In the short-term, we can expect continued weakness in the EUR – though if the NFP figures released tomorrow show a dramatic slowdown in the US economy this narrative could easily turn. Markets are uncertain, and possibly on very shaky ground when it comes to monetary policy, which makes for fragility and increased risk.

Technical Analysis

The EUR/USD continues to slide, having been mostly bearish since it turned on 29 November 2023, following lower-than-expected inflation in the Euro Area. The pair broke below the channel of 14 November – 1 December at the 1.0900 level, resting temporarily at the 50% Fibonacci Retracement level of the 2023 downtrend at 1.08711, and plummeted past the 200-day MA (orange). The fall continued below the 50-day EMA (pink) yesterday, towards the 38.2% Fibonacci support level of 1.07740, where it now hovers, anticipating the NFP release tomorrow.

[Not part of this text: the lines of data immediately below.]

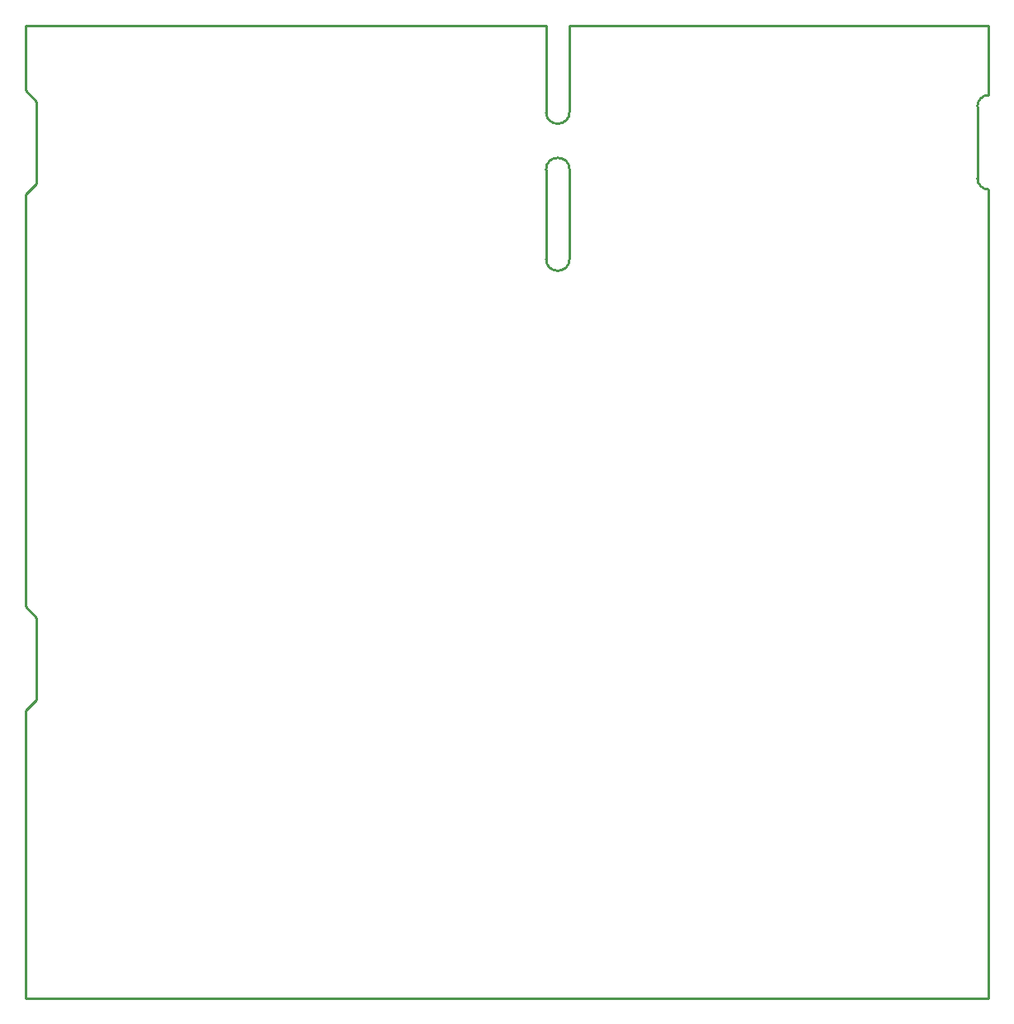
<source format=gko>
G04 Layer: BoardOutline*
G04 EasyEDA v6.3.22, 2020-04-16T16:32:26+08:00*
G04 928550df28224f32970c11639e6f1fd0,b166db8205ee484a91a1acb555850d7f,10*
G04 Gerber Generator version 0.2*
G04 Scale: 100 percent, Rotated: No, Reflected: No *
G04 Dimensions in millimeters *
G04 leading zeros omitted , absolute positions ,3 integer and 3 decimal *
%FSLAX33Y33*%
%MOMM*%
G90*
G71D02*

%ADD10C,0.254000*%
G54D10*
G01X97536Y83947D02*
G01X97536Y91313D01*
G01X98679Y99568D02*
G01X98679Y92456D01*
G01X98679Y75692D02*
G01X98679Y82804D01*
G01X55753Y99568D02*
G01X98679Y99568D01*
G01X55753Y90805D02*
G01X55753Y99568D01*
G01X53340Y99568D02*
G01X53340Y90678D01*
G01X55753Y84836D02*
G01X55753Y75692D01*
G01X55753Y75692D01*
G01X53340Y75692D02*
G01X53340Y84836D01*
G01X98679Y0D02*
G01X98679Y75692D01*
G01X0Y0D02*
G01X98679Y0D01*
G01X0Y75692D02*
G01X0Y82296D01*
G01X1143Y83439D01*
G01X1143Y91821D01*
G01X0Y92964D01*
G01X0Y99568D01*
G01X0Y99568D02*
G01X53340Y99568D01*
G01X0Y29466D02*
G01X0Y0D01*
G01X0Y75692D02*
G01X0Y40147D01*
G01X0Y40147D02*
G01X1143Y38989D01*
G01X1140Y30607D01*
G01X0Y29466D01*
G75*
G01X97536Y91313D02*
G02X98679Y92456I1143J0D01*
G01*
G75*
G01X53340Y84836D02*
G02X55753Y84836I1207J0D01*
G01*
G75*
G01X55753Y90805D02*
G02X53340Y90678I-1207J-60D01*
G01*
G75*
G01X55753Y75692D02*
G02X53340Y75692I-1206J0D01*
G01*
G75*
G01X97536Y83947D02*
G03X98679Y82804I1143J0D01*
G01*

%LPD*%
M00*
M02*

</source>
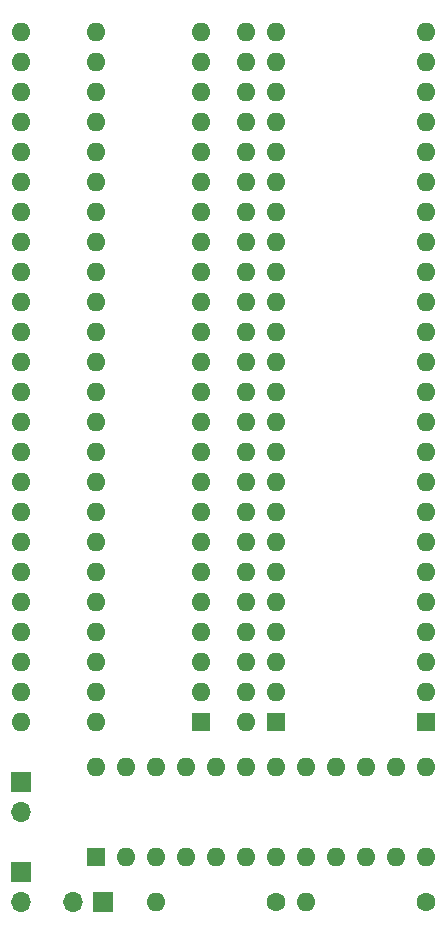
<source format=gbs>
G04 #@! TF.GenerationSoftware,KiCad,Pcbnew,(6.0.5)*
G04 #@! TF.CreationDate,2022-07-17T20:37:41+02:00*
G04 #@! TF.ProjectId,c128-mmu-exp,63313238-2d6d-46d7-952d-6578702e6b69,rev?*
G04 #@! TF.SameCoordinates,Original*
G04 #@! TF.FileFunction,Soldermask,Bot*
G04 #@! TF.FilePolarity,Negative*
%FSLAX46Y46*%
G04 Gerber Fmt 4.6, Leading zero omitted, Abs format (unit mm)*
G04 Created by KiCad (PCBNEW (6.0.5)) date 2022-07-17 20:37:41*
%MOMM*%
%LPD*%
G01*
G04 APERTURE LIST*
%ADD10C,1.600000*%
%ADD11O,1.600000X1.600000*%
%ADD12R,1.700000X1.700000*%
%ADD13O,1.700000X1.700000*%
%ADD14R,1.600000X1.600000*%
G04 APERTURE END LIST*
D10*
X116840000Y-101600000D03*
D11*
X106680000Y-101600000D03*
D12*
X82550000Y-99060000D03*
D13*
X82550000Y-101600000D03*
D14*
X104145000Y-86350000D03*
D11*
X104145000Y-83810000D03*
X104145000Y-81270000D03*
X104145000Y-78730000D03*
X104145000Y-76190000D03*
X104145000Y-73650000D03*
X104145000Y-71110000D03*
X104145000Y-68570000D03*
X104145000Y-66030000D03*
X104145000Y-63490000D03*
X104145000Y-60950000D03*
X104145000Y-58410000D03*
X104145000Y-55870000D03*
X104145000Y-53330000D03*
X104145000Y-50790000D03*
X104145000Y-48250000D03*
X104145000Y-45710000D03*
X104145000Y-43170000D03*
X104145000Y-40630000D03*
X104145000Y-38090000D03*
X104145000Y-35550000D03*
X104145000Y-33010000D03*
X104145000Y-30470000D03*
X104145000Y-27930000D03*
X88905000Y-27930000D03*
X88905000Y-30470000D03*
X88905000Y-33010000D03*
X88905000Y-35550000D03*
X88905000Y-38090000D03*
X88905000Y-40630000D03*
X88905000Y-43170000D03*
X88905000Y-45710000D03*
X88905000Y-48250000D03*
X88905000Y-50790000D03*
X88905000Y-53330000D03*
X88905000Y-55870000D03*
X88905000Y-58410000D03*
X88905000Y-60950000D03*
X88905000Y-63490000D03*
X88905000Y-66030000D03*
X88905000Y-68570000D03*
X88905000Y-71110000D03*
X88905000Y-73650000D03*
X88905000Y-76190000D03*
X88905000Y-78730000D03*
X88905000Y-81270000D03*
X88905000Y-83810000D03*
X88905000Y-86350000D03*
D14*
X97795000Y-86350000D03*
D11*
X97795000Y-83810000D03*
X97795000Y-81270000D03*
X97795000Y-78730000D03*
X97795000Y-76190000D03*
X97795000Y-73650000D03*
X97795000Y-71110000D03*
X97795000Y-68570000D03*
X97795000Y-66030000D03*
X97795000Y-63490000D03*
X97795000Y-60950000D03*
X97795000Y-58410000D03*
X97795000Y-55870000D03*
X97795000Y-53330000D03*
X97795000Y-50790000D03*
X97795000Y-48250000D03*
X97795000Y-45710000D03*
X97795000Y-43170000D03*
X97795000Y-40630000D03*
X97795000Y-38090000D03*
X97795000Y-35550000D03*
X97795000Y-33010000D03*
X97795000Y-30470000D03*
X97795000Y-27930000D03*
X82555000Y-27930000D03*
X82555000Y-30470000D03*
X82555000Y-33010000D03*
X82555000Y-35550000D03*
X82555000Y-38090000D03*
X82555000Y-40630000D03*
X82555000Y-43170000D03*
X82555000Y-45710000D03*
X82555000Y-48250000D03*
X82555000Y-50790000D03*
X82555000Y-53330000D03*
X82555000Y-55870000D03*
X82555000Y-58410000D03*
X82555000Y-60950000D03*
X82555000Y-63490000D03*
X82555000Y-66030000D03*
X82555000Y-68570000D03*
X82555000Y-71110000D03*
X82555000Y-73650000D03*
X82555000Y-76190000D03*
X82555000Y-78730000D03*
X82555000Y-81270000D03*
X82555000Y-83810000D03*
X82555000Y-86350000D03*
D10*
X104140000Y-101600000D03*
D11*
X93980000Y-101600000D03*
D14*
X116845000Y-86350000D03*
D11*
X116845000Y-83810000D03*
X116845000Y-81270000D03*
X116845000Y-78730000D03*
X116845000Y-76190000D03*
X116845000Y-73650000D03*
X116845000Y-71110000D03*
X116845000Y-68570000D03*
X116845000Y-66030000D03*
X116845000Y-63490000D03*
X116845000Y-60950000D03*
X116845000Y-58410000D03*
X116845000Y-55870000D03*
X116845000Y-53330000D03*
X116845000Y-50790000D03*
X116845000Y-48250000D03*
X116845000Y-45710000D03*
X116845000Y-43170000D03*
X116845000Y-40630000D03*
X116845000Y-38090000D03*
X116845000Y-35550000D03*
X116845000Y-33010000D03*
X116845000Y-30470000D03*
X116845000Y-27930000D03*
X101605000Y-27930000D03*
X101605000Y-30470000D03*
X101605000Y-33010000D03*
X101605000Y-35550000D03*
X101605000Y-38090000D03*
X101605000Y-40630000D03*
X101605000Y-43170000D03*
X101605000Y-45710000D03*
X101605000Y-48250000D03*
X101605000Y-50790000D03*
X101605000Y-53330000D03*
X101605000Y-55870000D03*
X101605000Y-58410000D03*
X101605000Y-60950000D03*
X101605000Y-63490000D03*
X101605000Y-66030000D03*
X101605000Y-68570000D03*
X101605000Y-71110000D03*
X101605000Y-73650000D03*
X101605000Y-76190000D03*
X101605000Y-78730000D03*
X101605000Y-81270000D03*
X101605000Y-83810000D03*
X101605000Y-86350000D03*
D12*
X82550000Y-91440000D03*
D13*
X82550000Y-93980000D03*
D12*
X89540000Y-101600000D03*
D13*
X87000000Y-101600000D03*
D14*
X88895000Y-97780000D03*
D11*
X91435000Y-97780000D03*
X93975000Y-97780000D03*
X96515000Y-97780000D03*
X99055000Y-97780000D03*
X101595000Y-97780000D03*
X104135000Y-97780000D03*
X106675000Y-97780000D03*
X109215000Y-97780000D03*
X111755000Y-97780000D03*
X114295000Y-97780000D03*
X116835000Y-97780000D03*
X116835000Y-90160000D03*
X114295000Y-90160000D03*
X111755000Y-90160000D03*
X109215000Y-90160000D03*
X106675000Y-90160000D03*
X104135000Y-90160000D03*
X101595000Y-90160000D03*
X99055000Y-90160000D03*
X96515000Y-90160000D03*
X93975000Y-90160000D03*
X91435000Y-90160000D03*
X88895000Y-90160000D03*
M02*

</source>
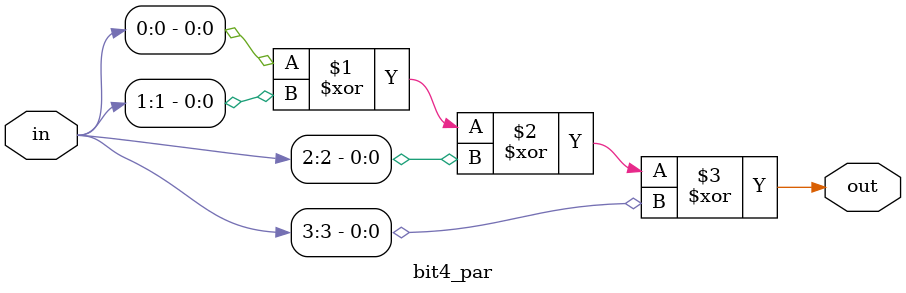
<source format=v>
module bit4_par(out,in);
output out;
input [3:0] in;

assign out = in[0]^in[1]^in[2]^in[3];
endmodule
</source>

EUR/USD Daily Chart by XTB, prepared by Alison Heyerdahl

From a purely technical standpoint, the EUR/USD still has the potential for further downside moves, with the RSI having crossed below 50%, but not yet in oversold territory. Immediate resistance is at the 1.0800 psychological handle, which if breached, could attract buyers, while on the downside, an extended slide toward the 1.0700 psychological handle could occur if the 1.0760 support fails.